Opposing them is Nelson Peltz, activist investor and head of Trian Fund Management, holder of 1.8% of outstanding shares, who would have liked to join the board with former Disney CFO Jay Rasulo, at the expense of two current members (Maria Elena Lagomasino and Michael Froman).

Peltz has a bone to pick: he deplores Iger's numerous contract extensions at the helm, and the fact that no credible replacement has been proposed or found. He also believes that Disney' s performance (and its share price) is below what it should be, and below that of its competitors. Unsurprisingly, he puts the blame on Iger, who's been intermittently at the helm since 2005, even though he was behind the major acquisitions that shaped the current Disney, including Pixar and Marvel.

He is backed by Neuberger Berman (0.1% of shares), California Public Employees' Retirement System - or Calpers - (0.36%), which advocates a fresh look, and to some extent by the influential consultancy Institutional Shareholder Services, which plays the diplomat (or ass between two chairs), praising both Peltz and the former directors.

In the third row, activist investor Blackwells Capital has taken advantage of all this to advance its own pawns: 3 of its candidates. It is firing live rounds at Peltz, arguing that Trian's campaign is motivated solely by hostility to Iger and a desire to take credit for the group's recent successes.

Game of Thrones

For several weeks, each of the three parties has been drumming up support, devising strategies, pointing out the shortcomings of the opposing lists and trying to attract as many votes as possible.

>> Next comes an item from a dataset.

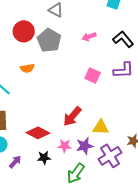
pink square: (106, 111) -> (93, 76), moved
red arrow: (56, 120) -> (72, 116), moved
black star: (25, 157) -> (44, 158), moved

At the parent company, Iger's camp, the focus was on Peltz's lack of experience in the entertainment sector, making deep cuts in group spending to silence the most avaricious, and investing massively in video games and theme parks. It quickly set in motion major initiatives in sports streaming and acted methodically in response to each of Peltz's criticisms, particularly in the television networks. It also enlisted the support of some big names: George Lucas (Star Wars), Jamie Dimon (JPMorgan), and the list goes on.

Yesterday, the giant's annual general meeting was held, in an atmosphere that one imagines to be far removed from the good-natured spirit advocated by Disney. Iger won. He retains the helm and boasts renewed support.

But now there's a major flaw in the princess's castle: Peltz won 31% of the vote. This is no mean feat, and means that in the future, Bob Iger's decisions will be under scrutiny, the slightest misstep more difficult to forgive, and the question of his succession will have to be tackled promptly.